+++ Document section

In Jewish and Christian traditions, Jannes and Jambres (Hebrew: יניס Yannis or Yannes, ימבריס Yambres) are the names given to magicians mentioned in the Book of Exodus. This naming tradition is well-attested in ancient and medieval literature. In Latin manuscripts of the New Testament, and in Latin writing traditions, their names are known as Jamnes and Mambres.

== Hebrew Bible ==
Jannes and Jambres are not specifically mentioned in the Tanakh ("Hebrew Bible"), but the Egyptian "wise men and sorcerers" (two of whom were identified with Jannes and Jambres in Jewish and Christian traditions) are mentioned in Exodus 7:10-12 (KJV)

And Moses and Aaron went in unto Pharaoh, and they did so as the had commanded: and Aaron cast down his rod before Pharaoh, and before his servants, and it became a serpent. Then Pharaoh also called the wise men and the sorcerers: now the magicians of Egypt, they also did in like manner with their enchantments. For they cast down every man his rod, and they became serpents: but Aaron's rod swallowed up their rods.

==New Testament and Second Temple literature==

The names Jannes and Jambres (Greek: Ἰάννης, Ἰαμβρῆς; Iannēs, Iambrēs) appear in 2 Timothy in the New Testament. Origen says that there was an apocryphal book called The Book of Jannes and Jambres, containing details of their exploits, and that Paul the Apostle was quoting from it. This book, known as The Apocryphon of Jannes and Jambres the magicians, exists in some Greek fragments present in the Chester Beatty Papyri No XVI (which has been edited and translated by Albert Pietersma), and in an extensive Ethiopic fragment which was discovered in 2014. It was also probably known to the Qumran community, since the Qumran community refers to one of the magicians by the name of Jannes. The Testament of Solomon also refers to the magicians by the name of Jannes and Jambres.

According to Albert Pietersma, the text represents inner Jewish conflicts from the 2nd to 1st centuries BCE. The Jannes and Jamres tradition is maybe traced to Yohanon and his brother mentioned in Qumran 5:17b-19. The Qumran community had an enemy referred to as the "wicked priest", who may have been identified with Jonathan ben Mattathias (and his brother Simon). This would then make the names an analogy for false Israelite priests.

Richard Bauckman believed the Apocryphon of Jannes and Jambres influenced the tale of Lazarus and the rich man.

==Greco-Roman literature==
The name of Jannes not as that of a magical opponent of Moses, but as the originator of a branch of magic alongside Moses and Lotapea (or Lotapes), occurs in Pliny the Elder's Natural History (XXX, II, 11), where they are grouped together as a sect of magicians and are seen as coming after Zoroaster; Pliny's citation is also referred to in Apuleius, with Moses being mentioned with other sorcerers such as Carmendas, Damigeron, Apollobex, and Dardanus. Numenius of Apamea, a Neopythagorean philosopher, refers to Jannes and Jambres as sacred Egyptian scribes.

The Gospel of Nicodemus also refers to the magicians by the name of Jannes and Jambres. They are also mentioned and named in the Passion of Peter and Paul.

++++++

Goal 1: Retype the part of the article on Jannes and Jambres from "And Moses and" to "up their rods.".
Goal 2: Write the next part of the article on Jannes and Jambres, continuing from its final sentence.
The listing has no connection to the article on Jannes and Jambres.

+++ Collected material

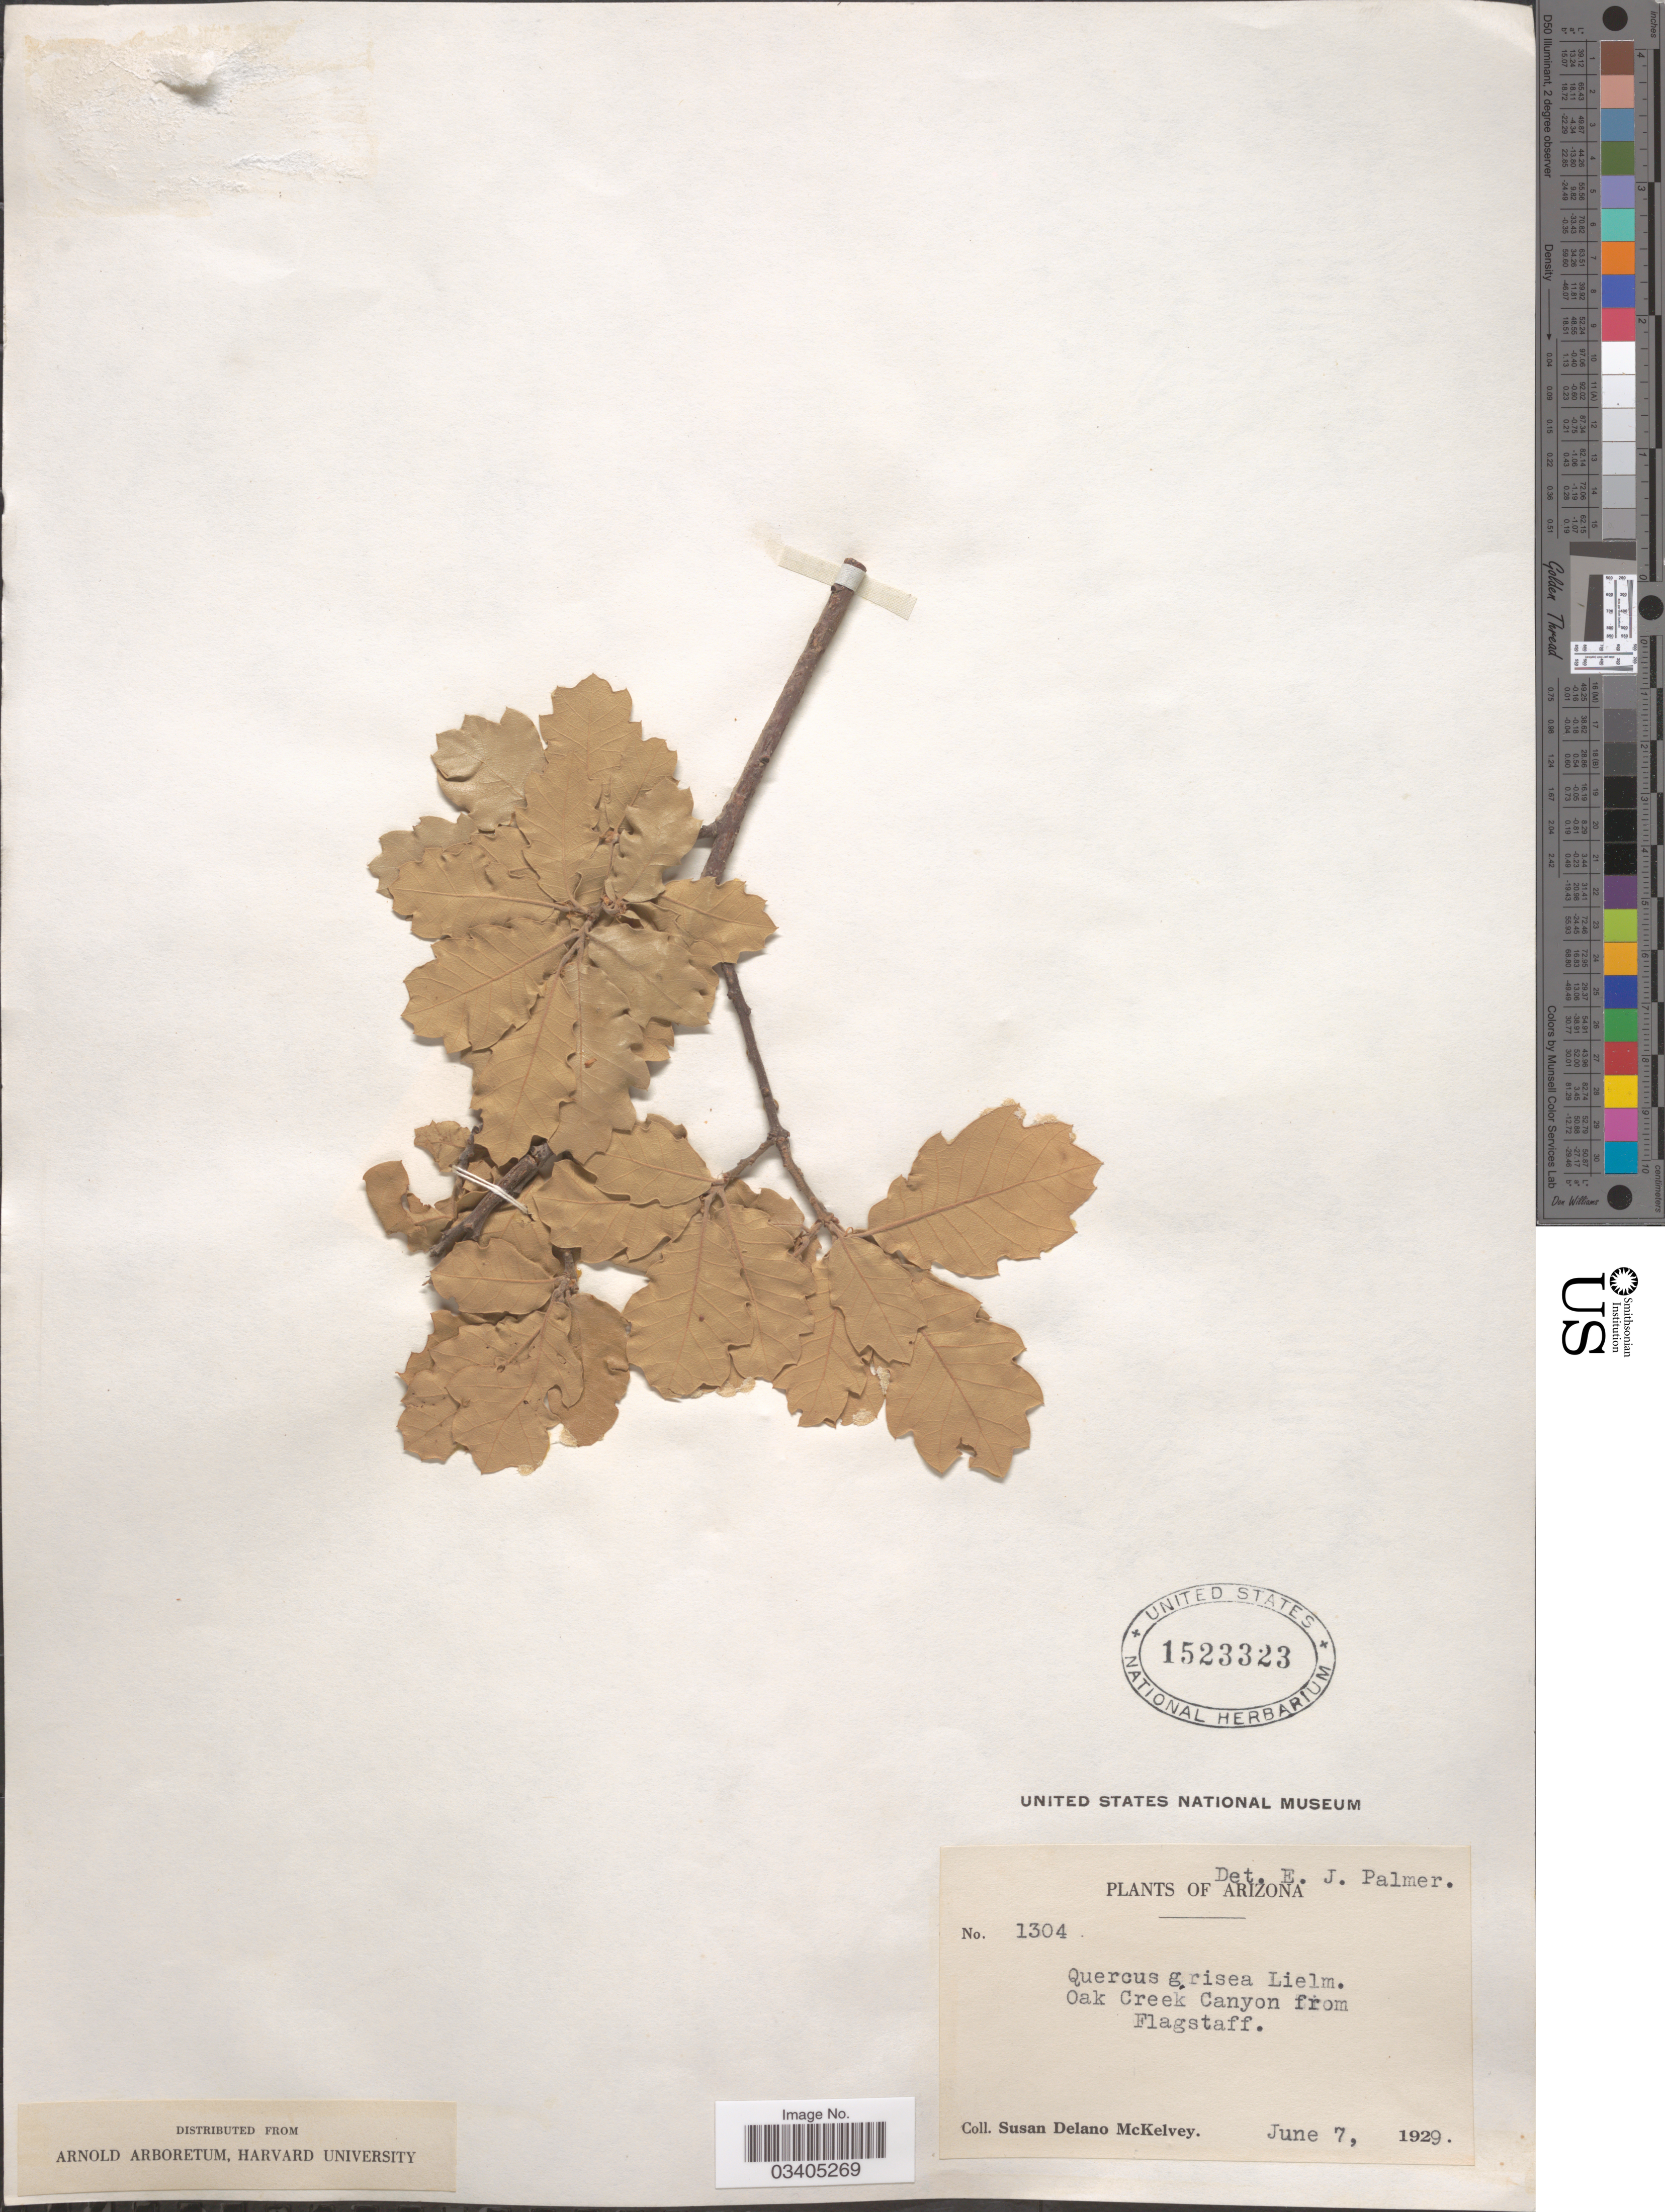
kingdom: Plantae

++++++

Task output 1:
And Moses and Aaron went in unto Pharaoh, and they did so as the had commanded: and Aaron cast down his rod before Pharaoh, and before his servants, and it became a serpent. Then Pharaoh also called the wise men and the sorcerers: now the magicians of Egypt, they also did in like manner with their enchantments. For they cast down every man his rod, and they became serpents: but Aaron's rod swallowed up their rods.

Task output 2:
In a brief passage cited in Eusebius' Praeparatio evangelica, Numenius said that "Jannes and Jambres were able to undo, publicly, even the greatest of the disasters that Moses brought against Egypt." This statement contradicts the biblical account according to which the magicians were able to follow Moses' acts only to the second plague inclusive.

==Rabbinic literature==
The Babylonian Talmud names "Johana and Mamre" as two of Pharaoh's sorcerers. "Jannis and Jambres" are mentioned several times by name in Targum Pseudo-Jonathan. Jewish traditions in the Targums preserve other legendary lore about the pair. They are called the sons of Balaam, the unwitting non-Jewish prophet of Peor. It was also claimed that they converted to Judaism, and that they left Egypt at the Exodus to accompany Moses and the Israelites; however, they perished on the way, either at the Red Sea, or the destruction of the Golden Calf, or at the slaughter of Korah and his followers.

Apart from their opposition to Moses there are other aggadic lore and legends about Egyptian sorcerers; it was said that during the end of their days they had necessary occult knowledge to embark on a journey to the Jewish world to come. They were not welcomed and the angels of the first few heavens fought them vigorously but they could not evict them due to the potent talismans that were worn by the wizards. As they entered the fourth heaven they were met by Michael and Gabriel; legends say that the battle was very evenly balanced, but in the end it was the angels who had to fall back. Upon entering the fifth heaven they were met by none other than Metatron, who did not come at them with defiance or anger, but appeared accommodating, considering the circumstances; after conversing for a short time the angel was successful in convincing Jannes and Jambres to remove their talismans, leaving them thus vulnerable. Metatron was quick to act and threw them out of heaven with a wave of his hand. It is said that they lost all memory of the event after that.

==League with the Devil==
The earliest mention of "Jannes and his brother" is in the Damascus Document, which states that the two were in league with "Belial", who would later be personified as the devil in Christian texts. In the Testament of Solomon, a demon who has some connections with "the Red Sea" replies to the king: "I am who was called upon by Jannes and Jambres who fought against Moses in Egypt" (25:4). Similarly, in the later text of the Questions of St. Bartholomew (6th-7th century), Satan says that "Simon Magus, Zaroës, Arfaxir, and Jannes and Mambres are my brothers" (Lat. 2, 4:50). In the Penitence of Cyprian (5th century?), the great magician of Antioch relates how the Devil called him "a clever lad, a new Jambres, trained for service, and worthy of fellowship with himself". In his Lausiac History (5th century), Palladius relates that Macarius of Alexandria (4th century) once visited the garden-tomb of Jannes and Jambres, and upon arrival was met by seventy demons who resided there.

==In popular culture==
- In the film The Ten Commandments (1956), Douglass Dumbrille plays Jannes as a constantly fretful and pompous High Priest of Egypt and a devoted follower of the Nile God Khnum, as well as Court Mage and one of the Pharaoh's top advisers.
- The Prince of Egypt, a 1998 animated DreamWorks film, has Steve Martin and Martin Short provide the voices of Hotep and Huy, characters who were based on Jannes and Jambres. They are somewhat comical characters, despite the movie's overall serious tone.
- In the 2014 film Exodus: Gods and Kings, Indira Varma plays an Egyptian high priestess whose character is roughly parallel to the role of Jannes and Jambres.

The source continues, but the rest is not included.